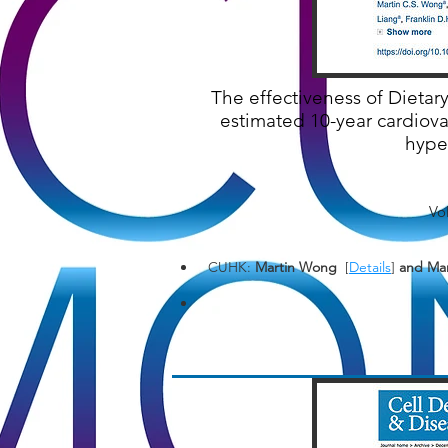
The effectiveness of Dieta
estimated 10-year cardiov
hyper
Vo
CUHK:
Martin Wong
[
Details
]
and Man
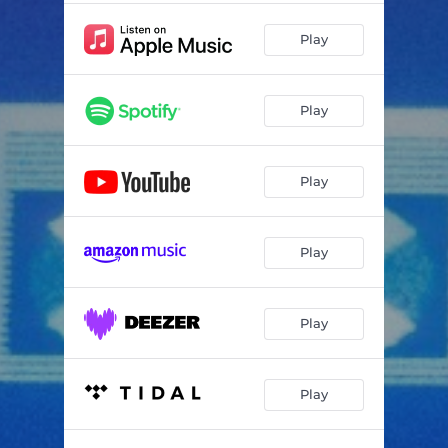
Play
Play
Play
Play
Play
Play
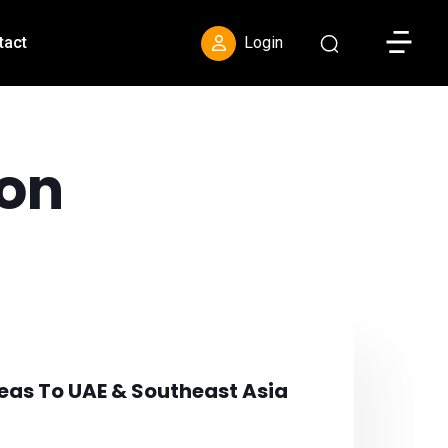
Toggle S
tact
Login
on
eas To UAE & Southeast Asia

☆ ☆ ☆

Exercise requirements
Give the data above again, exactly, with every picture removed.

Task solution
The effectiveness of Dieta
estimated 10-year cardiov
hyper
Vo
CUHK:
Martin Wong
[
Details
]
and Man
Play
Play
Play
Play
Play
Play
Toggle S
tact
Login
on
eas To UAE & Southeast Asia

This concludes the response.